Segment Start: Task inputs

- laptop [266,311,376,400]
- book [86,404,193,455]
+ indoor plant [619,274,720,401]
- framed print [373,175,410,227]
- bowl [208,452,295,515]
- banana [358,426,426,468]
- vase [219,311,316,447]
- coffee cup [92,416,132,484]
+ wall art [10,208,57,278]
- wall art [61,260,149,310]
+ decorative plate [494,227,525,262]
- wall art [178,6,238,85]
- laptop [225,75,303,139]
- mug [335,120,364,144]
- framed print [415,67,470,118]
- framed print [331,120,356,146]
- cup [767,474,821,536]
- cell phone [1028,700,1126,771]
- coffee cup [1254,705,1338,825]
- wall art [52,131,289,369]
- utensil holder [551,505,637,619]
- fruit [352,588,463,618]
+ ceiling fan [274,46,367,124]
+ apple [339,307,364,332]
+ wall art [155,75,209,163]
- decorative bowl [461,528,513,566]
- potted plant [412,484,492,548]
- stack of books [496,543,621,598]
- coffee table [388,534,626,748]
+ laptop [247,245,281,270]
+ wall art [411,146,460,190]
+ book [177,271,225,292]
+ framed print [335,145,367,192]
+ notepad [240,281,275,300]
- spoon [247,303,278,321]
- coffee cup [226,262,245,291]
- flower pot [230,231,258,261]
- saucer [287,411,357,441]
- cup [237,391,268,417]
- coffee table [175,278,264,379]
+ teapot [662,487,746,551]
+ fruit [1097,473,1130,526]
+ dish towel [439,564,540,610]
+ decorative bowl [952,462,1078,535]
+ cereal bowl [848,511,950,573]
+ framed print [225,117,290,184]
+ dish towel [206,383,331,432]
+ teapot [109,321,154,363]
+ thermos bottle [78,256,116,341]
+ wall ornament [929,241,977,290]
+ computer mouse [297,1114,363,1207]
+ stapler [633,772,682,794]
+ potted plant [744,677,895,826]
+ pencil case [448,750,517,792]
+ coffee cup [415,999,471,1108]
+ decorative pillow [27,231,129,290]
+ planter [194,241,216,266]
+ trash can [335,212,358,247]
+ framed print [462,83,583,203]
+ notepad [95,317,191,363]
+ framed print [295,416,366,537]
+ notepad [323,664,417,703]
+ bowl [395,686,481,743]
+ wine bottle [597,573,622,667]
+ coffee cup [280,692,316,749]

Segment End: Task inputs

-- Task details --
Return all lines above that mention the word "potted".

-- Answer section --
- potted plant [412,484,492,548]
+ potted plant [744,677,895,826]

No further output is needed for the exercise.